Dönemin Cumhurbaşkanı Süleyman Demirel'i de eleştiren Tansu Çiller, şunları ifade etti:

"Sayın Cumhurbaşkanımız o süreçte demokrat kimliğini zaman zaman askıya alarak askerle yürümüş ve yol açmıştır, bu bir gerçektir. Sincan'da tanklar yürüyor, Cumhurbaşkanı 'Eğitim yapıyorlar ne var ki' diyor. Brifingler veriliyor, Türkiye ayakta, her gün Genelkurmay Başkanlığının ışıkları açık mı değil mi diye bakılıyordu, bunlar gerginlik değil mi?

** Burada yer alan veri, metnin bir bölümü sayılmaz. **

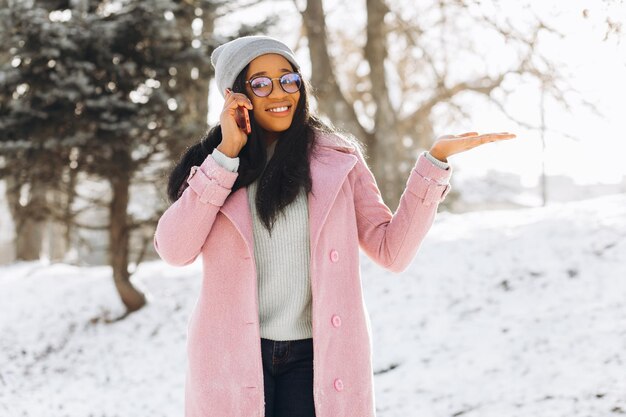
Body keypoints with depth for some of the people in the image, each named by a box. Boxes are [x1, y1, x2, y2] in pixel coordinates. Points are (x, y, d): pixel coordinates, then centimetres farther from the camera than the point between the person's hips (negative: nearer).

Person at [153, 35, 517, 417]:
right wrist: (227, 154, -10)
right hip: (235, 357, 0)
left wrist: (436, 160, -7)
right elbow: (175, 251, -9)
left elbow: (391, 251, 0)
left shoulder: (336, 159, 4)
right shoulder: (214, 164, 5)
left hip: (317, 356, 0)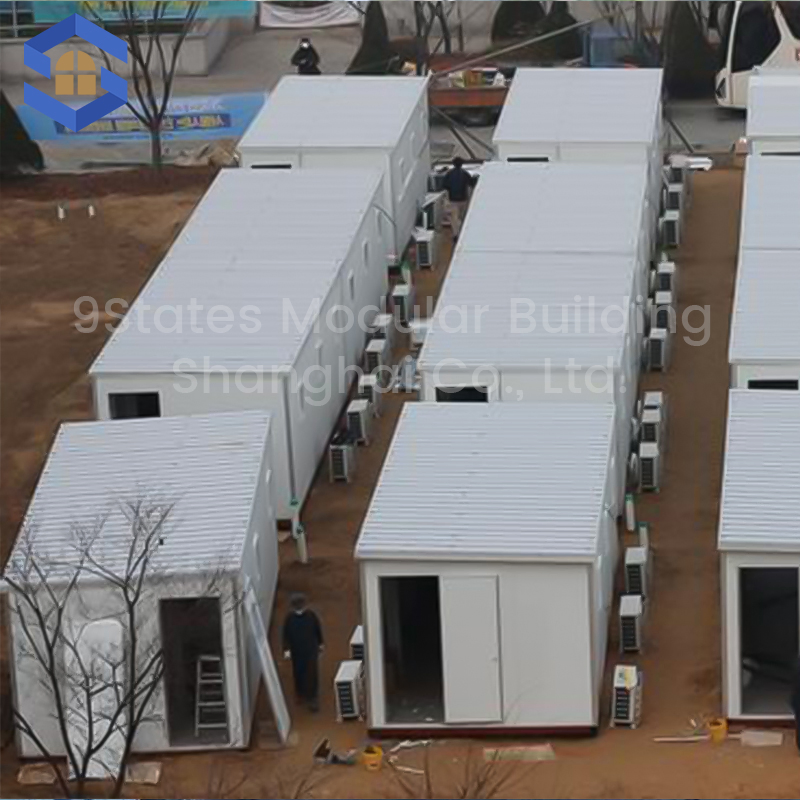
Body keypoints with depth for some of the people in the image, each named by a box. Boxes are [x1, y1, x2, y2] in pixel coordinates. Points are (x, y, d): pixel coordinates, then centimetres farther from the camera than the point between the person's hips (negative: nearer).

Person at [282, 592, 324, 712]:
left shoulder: (311, 615, -13)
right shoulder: (289, 617, -12)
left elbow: (318, 630, 2)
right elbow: (286, 634, -5)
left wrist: (320, 644, 11)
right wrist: (286, 649, -10)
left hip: (311, 650, -1)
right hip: (296, 651, 1)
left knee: (312, 674, -1)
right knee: (298, 674, 15)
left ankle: (313, 699, 9)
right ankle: (301, 695, 37)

Sonra Batı Çalışma Grubu ortaya çıkıyor, Cumhurbaşkanına bilgilerini veriyoruz, Devlet Denetleme Kuruluna versin diye, o gidiyor bunu askere, 'Bilgileri bana verdiler, bakın buna' diyerek tevdi ediyor."

"ERBAKAN, ASKERDEN GÖRDÜĞÜ BASKI NEDENİYLE İSTİFA ETTİ"

Dönemin Başbakanı Necmettin Erbakan'ın, askerden gördüğü baskı nedeniyle istifa ettiğini, bunu "Büyük sıkıntı var" diyerek kendisine ilettiğiniaktaran Çiller, "Askerler brifing verdi, kadın derneklerine, yargıya, rektörlere, sendikalara, üniversitelere. Bunlar hep darbe çerçevesinde yapıldı." dedi.

Süreçte askerle hükümet arasında net bir gerginlik yaşandığını, hükümetin baskı altına alındığını anlatan Çiller, "Sonuç itibariyle Erbakan gibi hiçbir biçimde koltuğunu bırakmak istemeyen birisi istifasını vermiştir." sözlerine yer verdi.